» Problem
Your answer should be a single number: how many lines of the material below contain "input".

» Source data

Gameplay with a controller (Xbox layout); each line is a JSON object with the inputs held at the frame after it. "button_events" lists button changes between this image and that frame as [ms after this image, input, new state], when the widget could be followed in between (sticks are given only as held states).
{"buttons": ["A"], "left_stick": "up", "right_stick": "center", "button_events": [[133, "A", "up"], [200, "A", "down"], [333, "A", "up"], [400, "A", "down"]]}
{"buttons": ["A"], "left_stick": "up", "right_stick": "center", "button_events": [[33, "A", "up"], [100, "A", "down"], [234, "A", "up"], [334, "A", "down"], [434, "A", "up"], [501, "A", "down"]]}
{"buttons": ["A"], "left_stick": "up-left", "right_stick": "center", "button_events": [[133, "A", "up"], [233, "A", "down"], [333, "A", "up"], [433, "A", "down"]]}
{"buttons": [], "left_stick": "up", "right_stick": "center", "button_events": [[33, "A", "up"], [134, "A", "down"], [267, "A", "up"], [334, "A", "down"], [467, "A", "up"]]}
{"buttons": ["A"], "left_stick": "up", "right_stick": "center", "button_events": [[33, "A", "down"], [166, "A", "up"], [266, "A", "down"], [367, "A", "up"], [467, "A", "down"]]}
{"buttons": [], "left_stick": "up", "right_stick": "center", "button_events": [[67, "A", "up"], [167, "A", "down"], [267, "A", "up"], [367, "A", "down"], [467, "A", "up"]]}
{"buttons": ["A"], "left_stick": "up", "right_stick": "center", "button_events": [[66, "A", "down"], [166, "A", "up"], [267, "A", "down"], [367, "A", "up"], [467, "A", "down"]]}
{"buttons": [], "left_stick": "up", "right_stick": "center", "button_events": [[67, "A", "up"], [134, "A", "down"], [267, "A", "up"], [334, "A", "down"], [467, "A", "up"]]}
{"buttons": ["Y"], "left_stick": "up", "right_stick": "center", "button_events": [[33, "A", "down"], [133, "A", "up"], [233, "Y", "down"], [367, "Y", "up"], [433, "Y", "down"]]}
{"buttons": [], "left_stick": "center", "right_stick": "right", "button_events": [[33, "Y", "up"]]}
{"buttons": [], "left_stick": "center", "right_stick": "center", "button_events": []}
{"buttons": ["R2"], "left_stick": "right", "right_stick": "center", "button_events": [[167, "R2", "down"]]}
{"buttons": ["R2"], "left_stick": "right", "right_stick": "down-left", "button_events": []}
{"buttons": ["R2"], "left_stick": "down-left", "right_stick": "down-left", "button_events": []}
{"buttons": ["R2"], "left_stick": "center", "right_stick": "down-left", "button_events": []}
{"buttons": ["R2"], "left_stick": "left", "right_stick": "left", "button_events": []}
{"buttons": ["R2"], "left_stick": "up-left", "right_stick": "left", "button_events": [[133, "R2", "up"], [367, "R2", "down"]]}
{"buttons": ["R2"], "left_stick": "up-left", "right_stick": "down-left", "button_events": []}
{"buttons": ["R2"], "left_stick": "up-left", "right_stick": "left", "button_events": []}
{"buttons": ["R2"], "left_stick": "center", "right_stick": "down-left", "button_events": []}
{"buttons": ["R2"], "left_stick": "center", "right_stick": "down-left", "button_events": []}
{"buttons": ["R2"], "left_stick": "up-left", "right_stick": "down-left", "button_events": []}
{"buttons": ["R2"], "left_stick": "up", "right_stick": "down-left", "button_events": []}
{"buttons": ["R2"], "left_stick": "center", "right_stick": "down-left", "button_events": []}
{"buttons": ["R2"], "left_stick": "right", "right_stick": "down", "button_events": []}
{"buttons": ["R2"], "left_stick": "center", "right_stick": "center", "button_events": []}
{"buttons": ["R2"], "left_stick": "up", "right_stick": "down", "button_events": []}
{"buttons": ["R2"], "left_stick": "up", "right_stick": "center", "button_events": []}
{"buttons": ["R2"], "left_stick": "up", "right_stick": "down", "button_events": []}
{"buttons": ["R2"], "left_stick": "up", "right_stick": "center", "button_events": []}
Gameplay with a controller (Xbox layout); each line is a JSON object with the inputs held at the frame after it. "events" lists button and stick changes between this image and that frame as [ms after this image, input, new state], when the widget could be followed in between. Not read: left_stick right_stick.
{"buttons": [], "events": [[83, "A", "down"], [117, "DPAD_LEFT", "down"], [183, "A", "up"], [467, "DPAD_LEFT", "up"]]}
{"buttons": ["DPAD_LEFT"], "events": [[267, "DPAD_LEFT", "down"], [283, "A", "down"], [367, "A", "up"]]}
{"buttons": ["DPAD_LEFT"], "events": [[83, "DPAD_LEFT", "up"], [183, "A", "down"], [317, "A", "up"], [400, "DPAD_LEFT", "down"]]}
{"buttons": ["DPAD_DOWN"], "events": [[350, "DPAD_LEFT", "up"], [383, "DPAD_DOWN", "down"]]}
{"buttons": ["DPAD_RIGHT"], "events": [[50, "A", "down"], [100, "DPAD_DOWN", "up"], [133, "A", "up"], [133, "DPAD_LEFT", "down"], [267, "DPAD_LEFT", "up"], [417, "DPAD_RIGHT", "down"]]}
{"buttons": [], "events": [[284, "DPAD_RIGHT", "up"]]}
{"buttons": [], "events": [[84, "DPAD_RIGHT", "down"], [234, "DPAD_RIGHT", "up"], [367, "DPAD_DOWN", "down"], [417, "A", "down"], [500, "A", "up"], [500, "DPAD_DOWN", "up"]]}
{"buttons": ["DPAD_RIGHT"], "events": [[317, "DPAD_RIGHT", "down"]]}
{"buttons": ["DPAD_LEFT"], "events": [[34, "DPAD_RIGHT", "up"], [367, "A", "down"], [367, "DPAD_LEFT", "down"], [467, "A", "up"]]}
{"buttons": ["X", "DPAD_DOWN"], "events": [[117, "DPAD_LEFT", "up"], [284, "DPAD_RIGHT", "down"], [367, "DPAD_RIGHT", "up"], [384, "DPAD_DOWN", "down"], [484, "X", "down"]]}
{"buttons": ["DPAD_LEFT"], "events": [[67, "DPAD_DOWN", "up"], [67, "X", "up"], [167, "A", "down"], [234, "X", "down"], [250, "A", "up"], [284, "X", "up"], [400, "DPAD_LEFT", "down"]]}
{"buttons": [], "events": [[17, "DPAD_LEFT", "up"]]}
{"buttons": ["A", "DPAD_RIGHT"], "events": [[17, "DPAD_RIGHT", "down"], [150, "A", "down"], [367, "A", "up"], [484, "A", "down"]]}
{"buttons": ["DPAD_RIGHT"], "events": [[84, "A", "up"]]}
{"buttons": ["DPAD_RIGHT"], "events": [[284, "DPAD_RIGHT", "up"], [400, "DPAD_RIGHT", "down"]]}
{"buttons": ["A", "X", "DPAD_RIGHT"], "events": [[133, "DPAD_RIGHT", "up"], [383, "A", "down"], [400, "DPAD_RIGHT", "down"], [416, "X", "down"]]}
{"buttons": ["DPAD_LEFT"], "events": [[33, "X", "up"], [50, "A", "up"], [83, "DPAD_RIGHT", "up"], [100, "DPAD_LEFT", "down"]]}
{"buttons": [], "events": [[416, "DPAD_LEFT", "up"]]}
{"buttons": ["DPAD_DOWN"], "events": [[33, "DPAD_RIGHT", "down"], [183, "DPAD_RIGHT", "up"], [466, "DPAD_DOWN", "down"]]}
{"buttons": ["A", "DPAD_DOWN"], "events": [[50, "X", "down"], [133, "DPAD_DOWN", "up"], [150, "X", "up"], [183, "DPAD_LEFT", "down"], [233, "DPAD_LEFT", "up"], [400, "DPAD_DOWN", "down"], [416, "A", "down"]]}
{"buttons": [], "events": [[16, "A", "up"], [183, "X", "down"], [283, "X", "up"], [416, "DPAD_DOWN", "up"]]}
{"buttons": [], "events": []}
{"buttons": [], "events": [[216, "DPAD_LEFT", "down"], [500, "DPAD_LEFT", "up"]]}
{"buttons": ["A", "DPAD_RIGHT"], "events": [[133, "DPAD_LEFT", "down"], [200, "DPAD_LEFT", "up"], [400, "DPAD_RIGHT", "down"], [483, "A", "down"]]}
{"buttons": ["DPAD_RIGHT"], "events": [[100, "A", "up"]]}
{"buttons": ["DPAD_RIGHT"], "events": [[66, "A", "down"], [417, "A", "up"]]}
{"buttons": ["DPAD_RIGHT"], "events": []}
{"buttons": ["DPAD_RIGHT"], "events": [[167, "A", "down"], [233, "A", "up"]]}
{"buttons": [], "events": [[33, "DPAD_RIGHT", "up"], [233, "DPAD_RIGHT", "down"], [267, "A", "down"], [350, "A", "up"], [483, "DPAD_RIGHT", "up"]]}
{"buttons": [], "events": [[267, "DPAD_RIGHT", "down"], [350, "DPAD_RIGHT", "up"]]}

» Exercise result
2